As in all the Prey books, there’s plenty of low humor, and a lot of rough language. But the level of cruelty and gore is lower this time around. I enjoyed Extreme Prey a lot.

‘Gathering Prey,’ by John Sandford

They also had to deal with the question of whether Minnesotans were actually aliens. Terry brought it up: “You know what? Everybody I seen around here has big heads. You seen that?” They did, on their runs into town for food and beer. Minnesotans all had big heads. When they spotted a guy with a cowboy hat and a small head, they asked him if he was from Minnesota, and he told them no, he was from Montana.

Another John Sandford “Prey” book. Cause for rejoicing at my house. Sandford may not be the greatest creator of vivid characters in the world, or the greatest writer of dialogue, but when it comes to the art of ratcheting up the tension in a police thriller, while keeping the tone light with timely injections of cop humor, nobody comes close to him. He does what he does better than anybody.

Gathering Prey, the umpty-fifth Prey novel, starts in California, where hero Lucas Davenport’s adopted daughter, Letty, is attending Stanford University. She meets a couple of buskers, Skye and Henry, and befriends them. They mention to her a man they call “Pilot” who (Skye informs her) is “the devil.”

Some time later, back home in St. Paul, Letty gets a call from Skye.

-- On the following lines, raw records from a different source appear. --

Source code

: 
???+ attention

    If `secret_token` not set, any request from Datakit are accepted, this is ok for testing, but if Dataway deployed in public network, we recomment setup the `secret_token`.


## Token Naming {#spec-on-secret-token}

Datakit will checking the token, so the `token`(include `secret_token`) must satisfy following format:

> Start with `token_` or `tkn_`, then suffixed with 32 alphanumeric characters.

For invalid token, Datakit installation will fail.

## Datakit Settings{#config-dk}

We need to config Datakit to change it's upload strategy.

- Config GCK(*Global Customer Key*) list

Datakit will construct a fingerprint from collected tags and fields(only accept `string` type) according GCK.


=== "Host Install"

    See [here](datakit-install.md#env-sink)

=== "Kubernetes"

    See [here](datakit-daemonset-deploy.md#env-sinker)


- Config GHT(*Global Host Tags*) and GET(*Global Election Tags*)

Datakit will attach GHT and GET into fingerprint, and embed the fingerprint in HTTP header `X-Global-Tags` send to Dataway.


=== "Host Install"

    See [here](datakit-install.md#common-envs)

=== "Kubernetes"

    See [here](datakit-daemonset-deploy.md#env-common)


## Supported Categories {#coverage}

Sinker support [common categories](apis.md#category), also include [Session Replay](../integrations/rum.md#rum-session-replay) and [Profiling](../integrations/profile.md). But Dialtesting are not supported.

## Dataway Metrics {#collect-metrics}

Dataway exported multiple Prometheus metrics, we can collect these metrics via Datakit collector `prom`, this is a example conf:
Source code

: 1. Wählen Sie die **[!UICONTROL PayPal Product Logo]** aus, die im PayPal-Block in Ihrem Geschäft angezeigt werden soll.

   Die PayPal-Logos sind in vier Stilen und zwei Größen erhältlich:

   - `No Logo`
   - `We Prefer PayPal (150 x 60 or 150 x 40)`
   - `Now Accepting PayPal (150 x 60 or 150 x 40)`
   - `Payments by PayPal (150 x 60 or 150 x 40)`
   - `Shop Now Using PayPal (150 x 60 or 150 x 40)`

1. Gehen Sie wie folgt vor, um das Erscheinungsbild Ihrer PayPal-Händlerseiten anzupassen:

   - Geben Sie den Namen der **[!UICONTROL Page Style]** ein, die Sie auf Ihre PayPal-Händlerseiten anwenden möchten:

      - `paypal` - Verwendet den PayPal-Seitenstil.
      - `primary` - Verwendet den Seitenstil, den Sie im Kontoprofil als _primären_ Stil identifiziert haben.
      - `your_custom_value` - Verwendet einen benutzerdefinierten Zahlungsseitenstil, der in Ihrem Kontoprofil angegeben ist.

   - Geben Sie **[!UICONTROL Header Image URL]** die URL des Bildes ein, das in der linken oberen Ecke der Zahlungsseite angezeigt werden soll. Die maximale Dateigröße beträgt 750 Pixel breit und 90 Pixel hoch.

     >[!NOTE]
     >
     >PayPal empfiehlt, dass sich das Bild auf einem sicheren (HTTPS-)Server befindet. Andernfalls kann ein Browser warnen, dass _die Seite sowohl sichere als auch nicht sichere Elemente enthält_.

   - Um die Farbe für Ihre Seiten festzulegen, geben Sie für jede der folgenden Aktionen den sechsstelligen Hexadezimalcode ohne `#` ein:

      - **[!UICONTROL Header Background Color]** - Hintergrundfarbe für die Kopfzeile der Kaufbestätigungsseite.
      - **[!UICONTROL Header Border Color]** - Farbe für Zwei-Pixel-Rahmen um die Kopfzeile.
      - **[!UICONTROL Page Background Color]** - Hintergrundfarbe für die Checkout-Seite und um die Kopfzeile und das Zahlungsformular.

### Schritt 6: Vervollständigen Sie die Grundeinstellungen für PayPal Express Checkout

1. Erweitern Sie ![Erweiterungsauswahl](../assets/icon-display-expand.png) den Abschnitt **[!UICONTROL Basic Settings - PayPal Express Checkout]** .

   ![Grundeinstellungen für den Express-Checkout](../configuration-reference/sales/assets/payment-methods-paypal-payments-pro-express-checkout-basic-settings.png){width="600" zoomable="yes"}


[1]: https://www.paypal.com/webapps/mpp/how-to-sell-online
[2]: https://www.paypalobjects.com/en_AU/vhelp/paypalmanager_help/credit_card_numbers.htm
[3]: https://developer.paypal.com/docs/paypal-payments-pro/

She’s on her way to Minnesota from the biker rally in Sturgis, SD. Henry has disappeared, and he had been talking to Pilot, who was also there. She’s convinced Pilot kidnapped Henry.

Letty tells Lucas, and Lucas looks into it, and one thing leads to another until he’s involved in a manhunt across South Dakota, Minnesota, Wisconsin, and Upper Michigan, pursuing a Manson-like killing cult that’s growing increasingly unstable.

I’m impressed with the way author Sandford manages to keep an old formula fresh. The book was as lively and engrossing as any he’s written. An incident at the end indicates he plans to change things up a little in the next entry, but that’s fine with me too.

The Prey books are fantasies to some extent, and not only in terms of the male wish-fulfillment embodied in the character of Lucas Davenport, millionaire cop. Davenport is clearly a Democrat, but he lives in a Minnesota where Democrats don’t consider every criminal a misunderstood child who just needs a hug, and where men can tell women dirty jokes without losing their jobs.

But I don’t object to a little fantasy either. Keep the books coming, John Sandford. Me and my big head are waiting for them.

Cautions for language, adult themes, and some pretty appalling (but not too graphic) cruelty.